On that Saturday, we met near the Washington Monument and then hovered at the margins of the demonstration while it was centered at the Lincoln Memorial. There were speeches, we were told, by Norman Mailer and Robert Lowell and Dr. Spock and William Sloane Coffin, but we did not get close enough to hear them. Small groups formed around signs reading "CORE," "SNCC," "RESIST," "The Catholic Peace Fellowship," and dozens more. But Dennis and I stayed clear of every group.
When a sizable part of the crowd began to move from the Lincoln Memorial into Virginia and toward the Pentagon, we folded ourselves into it. In the front lines were the small number of defiant protesters who challenged the soldiers ringing the Pentagon. Arrests were made, and for a few moments it seemed the demonstration would become a riot—a prospect that horrified Dennis and me. At one point, we heard that some of the crowd got into the building, but what we saw was troops in battle gear filing steadily out. We didn't get close to the building, and we never stood apart from the crowd. We knew exactly which window was his, and we stood there staring at it for a long time. Mute. Ashamed.
It has long been my conviction, widely shared, that the antiwar movement stopped the escalation by making it politically untenable for Johnson. That is not the whole story. Like all peaceniks, I was ignorant of the conflict going on inside the Pentagon—which we took to be the ultimate monolith. In fact, it was as sorely divided an institution as the nation itself. Now I realize that of all the events that made a Johnson choice in favor of the generals untenable, none can be ranked above Robert McNamara
's loss of faith in the military solution. One week after this demonstration, on November i, 1967, he sent a secret memo to Johnson proposing a halt to the bombing for the sake of negotiations. McNamara's loss of faith in bombing resulted not from the protests, even though members of McNamara's own family participated in them, but from his conclusion, based on evidence, that the enemy we were fighting in Vietnam was simply not going to be defeated. No matter what we did to them, short of reducing their part of the subcontinent to a radioactive graveyard, the Vietnamese Communists would not surrender.
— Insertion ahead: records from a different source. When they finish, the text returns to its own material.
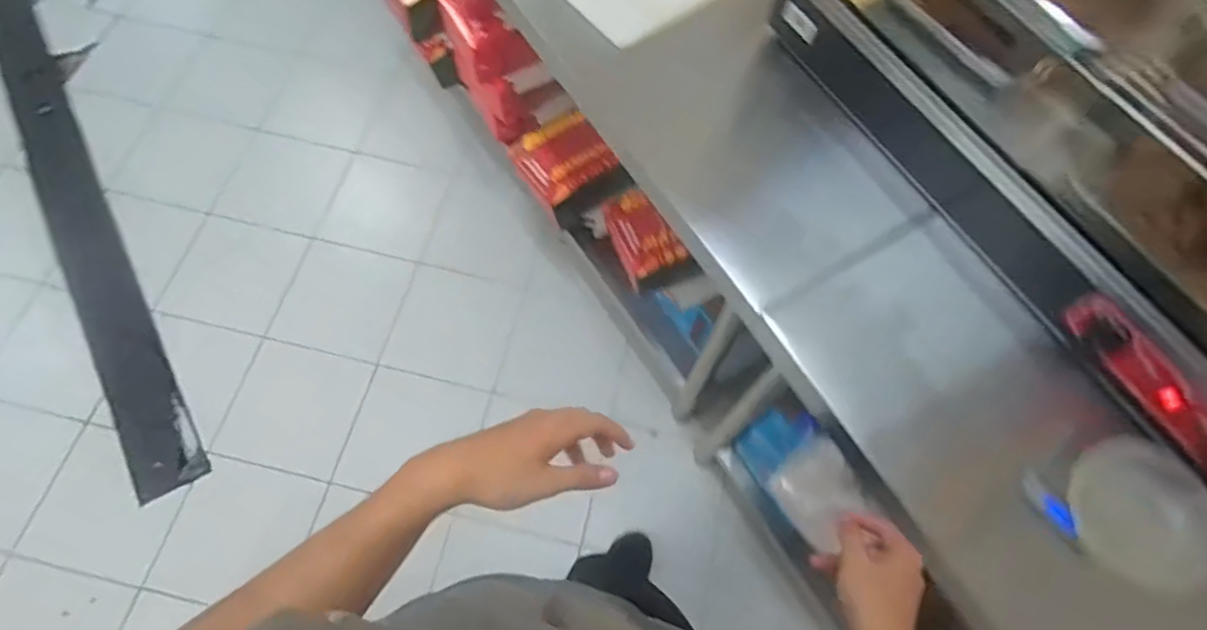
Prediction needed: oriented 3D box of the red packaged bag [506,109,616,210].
[{"bbox_3d":[-0.093,-0.367,1.458,0.172,0.104,0.201,-32,72,-16],"label":"red packaged bag"}]

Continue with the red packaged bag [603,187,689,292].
[{"bbox_3d":[0.067,-0.164,1.291,0.124,0.083,0.188,-31,71,-16],"label":"red packaged bag"}]

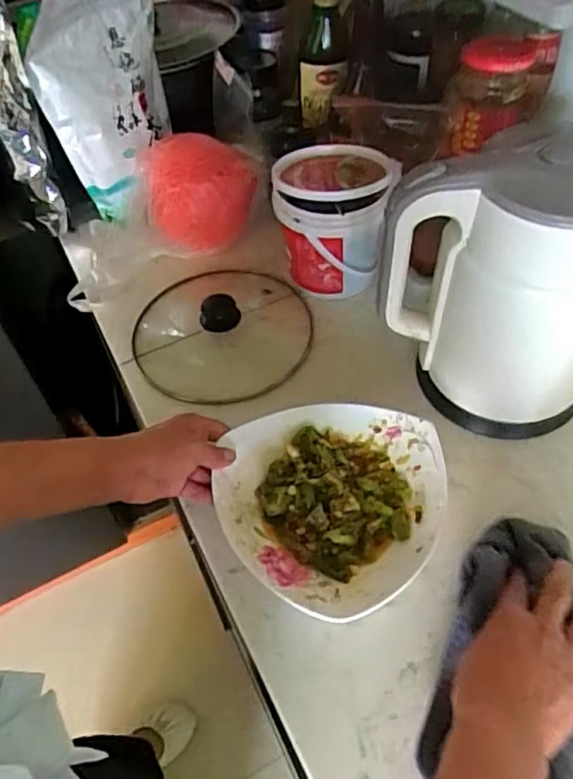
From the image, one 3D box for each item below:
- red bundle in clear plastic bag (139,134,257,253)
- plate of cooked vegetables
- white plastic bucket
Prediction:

And of all that went into that conviction of McNamara's—his critics on the right still regard it as the true moral collapse of the war—my father's analysis is duly credited as a factor, early and late, by McNamara himself. "A factor" to them, but something more than that to me.
The fact that McNamara, my father, and others like them did not go public with their conclusions about the war when Nixon and company continued it with a considerable, if secret, escalation of bombing, in Cambodia especially, means they bear an additional, horrible responsibility. They thought, as McNamara puts it in his book, that their highest duty was to the commander in chief. Perhaps they thought they "wouldn't have had much influence," which seems dubious at best. My father remained in his position at DIA through the rest of Johnson's term and long enough into Nixon's to have an independent falling out with the new administration. Whatever his convictions had become, he forever maintained his silence, which, given everything I know about him, was the only thing he could do. As events would show, Dad had more capacity for a public break with his superiors than I'd have expected, but he was entirely unable to say aloud that the boys he'd helped send off to die had died for a mistake. Alas, his silence helped send off even more. Silence. By October 21, 1967, his silence toward me and Dennis was already deafening.